Wednesday, May 13, 2009
Swine Flu May Pose Problems for Pregnant Women. U.S. health officials said Tuesday that they're seeing some complications among pregnant women as the swine flu continues to spread across the country.
"Pregnant women are at higher risk of complications of influenza, whether it's the seasonal influenza or pandemics of the past. We are also seeing some severe complications in women with this year's novel H1N1 virus," Dr. Anne Schuchat, the U.S. Centers for Disease Control and Prevention's interim deputy director for science and public health program, said during an afternoon teleconference.

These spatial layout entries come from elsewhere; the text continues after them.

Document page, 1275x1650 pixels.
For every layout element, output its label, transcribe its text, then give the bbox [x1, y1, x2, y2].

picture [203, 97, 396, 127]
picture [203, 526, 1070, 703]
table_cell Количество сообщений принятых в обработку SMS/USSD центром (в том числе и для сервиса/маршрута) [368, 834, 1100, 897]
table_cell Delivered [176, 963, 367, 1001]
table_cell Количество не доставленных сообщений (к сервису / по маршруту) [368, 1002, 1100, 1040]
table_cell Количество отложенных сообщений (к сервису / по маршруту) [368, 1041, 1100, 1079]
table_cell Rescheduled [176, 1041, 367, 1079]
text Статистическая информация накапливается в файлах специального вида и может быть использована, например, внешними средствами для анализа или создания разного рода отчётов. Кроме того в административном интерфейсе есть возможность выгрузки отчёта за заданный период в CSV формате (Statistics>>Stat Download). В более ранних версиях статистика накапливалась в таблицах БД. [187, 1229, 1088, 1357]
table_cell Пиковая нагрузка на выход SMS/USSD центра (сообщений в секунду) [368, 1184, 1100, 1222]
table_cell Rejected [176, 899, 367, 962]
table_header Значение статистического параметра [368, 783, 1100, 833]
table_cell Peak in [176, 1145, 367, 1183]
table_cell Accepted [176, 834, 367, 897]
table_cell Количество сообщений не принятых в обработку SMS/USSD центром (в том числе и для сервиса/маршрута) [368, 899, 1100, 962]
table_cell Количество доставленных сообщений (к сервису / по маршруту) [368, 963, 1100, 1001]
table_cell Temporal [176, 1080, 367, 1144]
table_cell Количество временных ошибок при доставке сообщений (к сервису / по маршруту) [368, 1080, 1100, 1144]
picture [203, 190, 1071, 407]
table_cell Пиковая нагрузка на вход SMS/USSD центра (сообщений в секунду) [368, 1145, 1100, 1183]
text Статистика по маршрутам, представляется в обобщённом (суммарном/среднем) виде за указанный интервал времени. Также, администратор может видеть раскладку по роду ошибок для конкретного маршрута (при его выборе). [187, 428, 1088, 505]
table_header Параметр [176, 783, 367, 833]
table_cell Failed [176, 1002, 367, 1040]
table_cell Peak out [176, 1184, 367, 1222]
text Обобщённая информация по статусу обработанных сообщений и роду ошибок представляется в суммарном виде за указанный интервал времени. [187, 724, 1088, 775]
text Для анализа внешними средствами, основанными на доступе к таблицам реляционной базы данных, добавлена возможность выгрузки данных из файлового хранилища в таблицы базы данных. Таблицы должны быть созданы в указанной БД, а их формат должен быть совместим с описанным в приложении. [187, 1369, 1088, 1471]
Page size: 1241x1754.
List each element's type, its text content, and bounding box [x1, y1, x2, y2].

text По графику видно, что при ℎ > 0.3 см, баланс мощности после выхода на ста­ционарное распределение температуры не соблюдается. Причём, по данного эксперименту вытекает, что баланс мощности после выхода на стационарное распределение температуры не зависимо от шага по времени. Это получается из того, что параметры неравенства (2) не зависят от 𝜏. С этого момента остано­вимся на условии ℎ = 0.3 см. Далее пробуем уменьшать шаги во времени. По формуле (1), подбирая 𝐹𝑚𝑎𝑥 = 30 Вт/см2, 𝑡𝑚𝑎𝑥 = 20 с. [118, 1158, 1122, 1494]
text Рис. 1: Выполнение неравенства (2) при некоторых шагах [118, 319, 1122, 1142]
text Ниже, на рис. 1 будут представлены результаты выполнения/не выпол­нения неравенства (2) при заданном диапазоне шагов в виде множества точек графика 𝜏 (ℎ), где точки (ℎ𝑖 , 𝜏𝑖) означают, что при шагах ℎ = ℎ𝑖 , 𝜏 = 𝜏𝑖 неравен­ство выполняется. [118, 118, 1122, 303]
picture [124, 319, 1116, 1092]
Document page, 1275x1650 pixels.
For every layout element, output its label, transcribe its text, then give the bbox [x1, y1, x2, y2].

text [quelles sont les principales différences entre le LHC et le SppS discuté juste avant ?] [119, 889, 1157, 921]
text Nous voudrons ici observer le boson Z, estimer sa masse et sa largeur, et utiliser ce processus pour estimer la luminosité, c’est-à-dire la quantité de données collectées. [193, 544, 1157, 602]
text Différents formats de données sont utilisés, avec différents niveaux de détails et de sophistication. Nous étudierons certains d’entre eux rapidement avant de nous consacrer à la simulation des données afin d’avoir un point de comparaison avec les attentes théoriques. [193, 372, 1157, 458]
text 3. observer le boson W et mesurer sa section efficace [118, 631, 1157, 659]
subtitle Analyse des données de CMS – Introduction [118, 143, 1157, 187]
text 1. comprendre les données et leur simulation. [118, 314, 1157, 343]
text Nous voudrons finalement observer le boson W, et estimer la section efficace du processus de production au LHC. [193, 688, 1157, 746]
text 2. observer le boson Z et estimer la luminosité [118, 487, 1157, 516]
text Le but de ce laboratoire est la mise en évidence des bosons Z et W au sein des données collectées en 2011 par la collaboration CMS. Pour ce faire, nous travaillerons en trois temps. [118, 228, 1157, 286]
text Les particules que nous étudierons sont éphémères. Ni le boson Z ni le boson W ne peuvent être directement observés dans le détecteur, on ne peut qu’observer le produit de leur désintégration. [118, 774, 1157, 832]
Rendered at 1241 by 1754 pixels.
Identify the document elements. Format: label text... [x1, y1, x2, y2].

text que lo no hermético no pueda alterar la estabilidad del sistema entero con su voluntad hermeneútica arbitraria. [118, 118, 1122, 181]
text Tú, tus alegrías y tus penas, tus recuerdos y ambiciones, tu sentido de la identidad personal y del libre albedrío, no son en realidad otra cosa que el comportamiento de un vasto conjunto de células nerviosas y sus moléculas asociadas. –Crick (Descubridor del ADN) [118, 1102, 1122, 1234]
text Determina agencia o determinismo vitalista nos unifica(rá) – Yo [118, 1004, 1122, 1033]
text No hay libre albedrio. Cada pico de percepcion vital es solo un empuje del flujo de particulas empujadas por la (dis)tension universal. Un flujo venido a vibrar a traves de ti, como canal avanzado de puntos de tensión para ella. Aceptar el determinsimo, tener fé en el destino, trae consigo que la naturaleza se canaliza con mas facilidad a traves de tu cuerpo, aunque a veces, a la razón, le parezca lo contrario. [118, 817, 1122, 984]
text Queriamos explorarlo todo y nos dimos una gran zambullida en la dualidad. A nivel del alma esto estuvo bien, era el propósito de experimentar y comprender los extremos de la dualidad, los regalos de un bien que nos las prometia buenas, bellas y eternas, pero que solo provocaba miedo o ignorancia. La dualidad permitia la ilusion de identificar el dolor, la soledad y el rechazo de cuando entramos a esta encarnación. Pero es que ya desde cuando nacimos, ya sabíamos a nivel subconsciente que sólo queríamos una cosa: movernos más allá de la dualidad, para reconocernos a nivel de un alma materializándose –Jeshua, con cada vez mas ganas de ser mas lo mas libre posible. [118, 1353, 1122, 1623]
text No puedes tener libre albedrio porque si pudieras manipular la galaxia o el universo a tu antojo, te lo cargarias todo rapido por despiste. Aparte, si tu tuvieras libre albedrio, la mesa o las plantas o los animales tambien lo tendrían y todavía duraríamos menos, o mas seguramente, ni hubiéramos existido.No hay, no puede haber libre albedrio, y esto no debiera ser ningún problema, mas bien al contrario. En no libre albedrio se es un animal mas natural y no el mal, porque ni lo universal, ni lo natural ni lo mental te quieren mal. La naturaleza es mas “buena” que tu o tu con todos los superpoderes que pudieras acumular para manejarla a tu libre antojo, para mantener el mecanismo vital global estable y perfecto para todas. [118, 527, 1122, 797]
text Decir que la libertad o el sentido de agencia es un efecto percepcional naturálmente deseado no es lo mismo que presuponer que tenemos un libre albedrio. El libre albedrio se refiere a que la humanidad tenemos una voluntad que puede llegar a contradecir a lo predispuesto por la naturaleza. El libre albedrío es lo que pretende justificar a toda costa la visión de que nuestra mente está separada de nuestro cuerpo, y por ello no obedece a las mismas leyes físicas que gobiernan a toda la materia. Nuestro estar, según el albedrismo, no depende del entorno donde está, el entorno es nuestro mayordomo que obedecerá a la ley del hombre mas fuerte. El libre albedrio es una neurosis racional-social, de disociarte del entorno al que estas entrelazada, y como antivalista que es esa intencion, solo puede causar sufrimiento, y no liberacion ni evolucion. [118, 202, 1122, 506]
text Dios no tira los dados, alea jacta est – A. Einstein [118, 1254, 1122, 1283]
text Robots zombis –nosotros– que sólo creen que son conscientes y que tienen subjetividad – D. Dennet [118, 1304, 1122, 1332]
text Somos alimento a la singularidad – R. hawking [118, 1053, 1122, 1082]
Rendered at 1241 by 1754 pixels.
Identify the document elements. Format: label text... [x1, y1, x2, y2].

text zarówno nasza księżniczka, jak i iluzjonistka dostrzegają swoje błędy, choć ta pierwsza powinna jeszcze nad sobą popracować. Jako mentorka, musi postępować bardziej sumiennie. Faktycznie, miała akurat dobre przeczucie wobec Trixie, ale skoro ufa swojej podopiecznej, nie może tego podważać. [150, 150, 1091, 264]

The CDC is investigating 20 cases of pregnant women with the swine flu, several of whom experienced complications, Schuchat said.
Complications can include pneumonia, dehydration and premature birth. "It is very important that doctors who are caring for pregnant women they suspect may have influenza, that they issue prompt treatment with antiviral medicines," she said.
Doctors can be reluctant to treat pregnant women with antiviral drugs such as Tamiflu and Relenza, and pregnant women may be reluctant to take them out of fear that they may pose a risk during pregnancy.
Experts who have looked into this situation strongly say that the benefits of using antiviral drugs to treat influenza in a pregnant woman outweigh the theoretical concerns about the drugs.